» Excerpted text:

# Need help!! Rhino 700 won't turn over !



## GODSMACK

A friend of mine called me, she was having trouble with her rhino 700 and asked if i could check it out, I'm not that experienced with rhinos but anyway this is the problem, The bike would start , make some awful noise and then die, till finally it just would'nt start at all, so after checking a few things I discovered the starter was fried!! (included pic of starter) . But I have a feeling something else caused the starter to die, because she was trying to start it all day and fried it. Anyway I replaced the starter with a brand new one and now it does'nt seem to want to turn over , almost sounds like a dead battery right? so I gave it a boost , still does'nt want to turn over and makes a humming sound coming from the starter relay or something. I don't want to burnout a brand new starter so i only tried a few times. I'm not sure what could be wrong , belt problem , clutch problem , seized up?, I was thinking my next step would be to remove the clutch cover and just try to turn it over manually. Am I on the right track , or is there something simple I'm missing here????????
Please help !! greatly appreciated! :thinking::no:


----------



## BrutemanAl

you said you gave it a boost,did you use your vechicle to charge the battry up ? or were you still conected to it with your vechile when you tried to start it?


----------



## GODSMACK

still conected, 
I worked on it yesterday, I looked over the whole bike, everything seems ok, looks like my problem is electrical. When I turn the key to start the bike, it has difficulty turning over then, a signifigant HUMMING sound comes from Fuse/battery area, I suspect the starter relay (i'm not sure). When the starter originally fried it was like it stuck "on" while the bike was running , in turn destroying the starter. Does any of this make sense??? Am I missing something here? Has anyone else encountered starter issues?? Please Help!!!!
Thanks


----------



## GODSMACK

I was connected to my Brute (running) when I gave it a boost.


----------



## bayou_boy_22

did you try removing the spark plug to see if it will turn over. might be hydro locked.


----------



## BrutemanAl

Do the plug's have spark ? 

I have heard of starter's sticking open before when the bike start's. The shaft that the sprocket is on ,has grease on it and sometime's over time I have seen the grease get so fricken dirty that it sticks. Also seen up here in Ontario,in the cold weather the starter sticks because of the grease and how cold it gets.

» Tasks:
[1] In the forum thread, rewrite the paragraph beginning "I worked on it yesterday" more briefly, keeping its main facts.
[2] According to the forum thread, what makes starters stick in the cold weather in Ontario?

» Data extract:
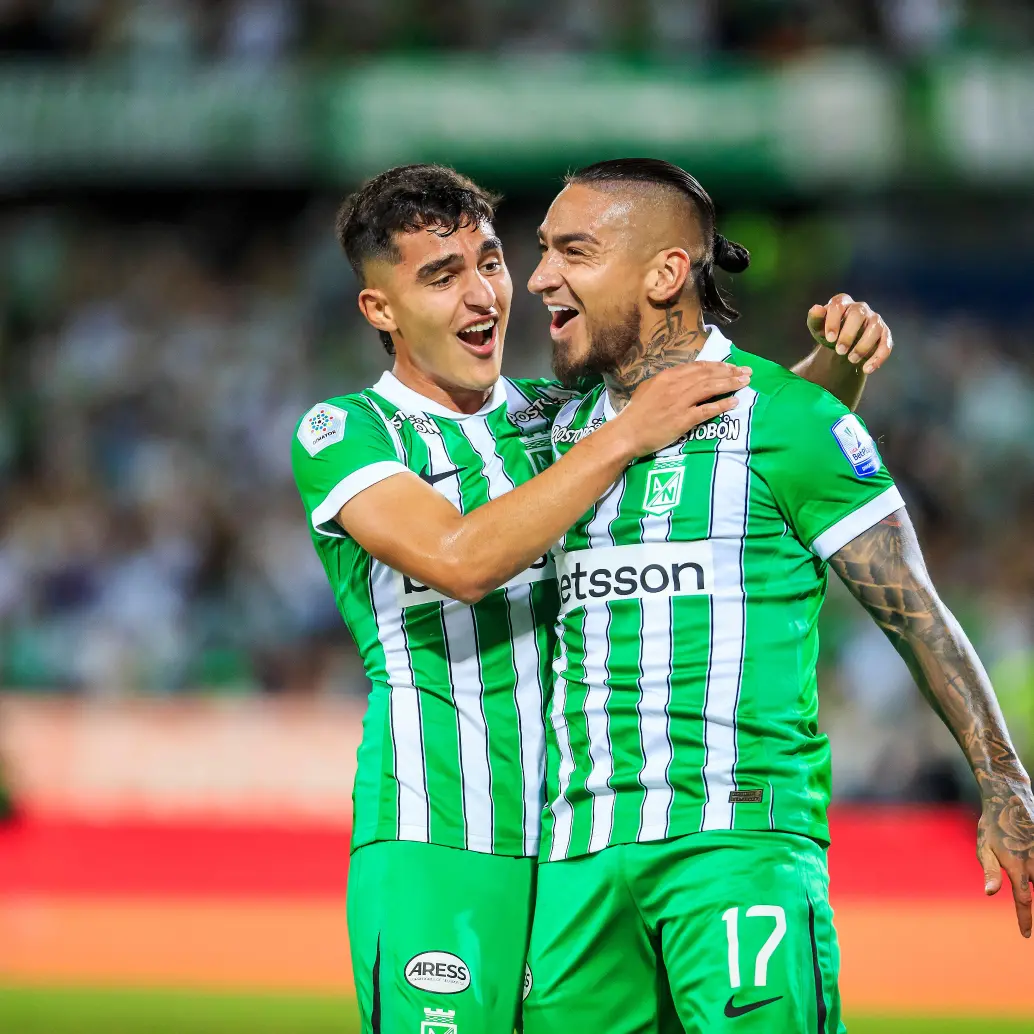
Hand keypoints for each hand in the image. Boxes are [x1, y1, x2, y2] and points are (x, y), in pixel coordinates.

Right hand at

» Solutions per task:
[1] After looking over the whole bike, the poster found nothing obviously wrong and believes the problem is electrical. When the key is turned, the bike struggles to turn over, and a loud humming comes from the fuse and battery area, possibly the starter relay. The original starter seemed to stay on while the bike was running, which destroyed it. The poster asks whether this makes sense and whether anyone else has had starter problems.

[2] The grease, because of how cold it gets.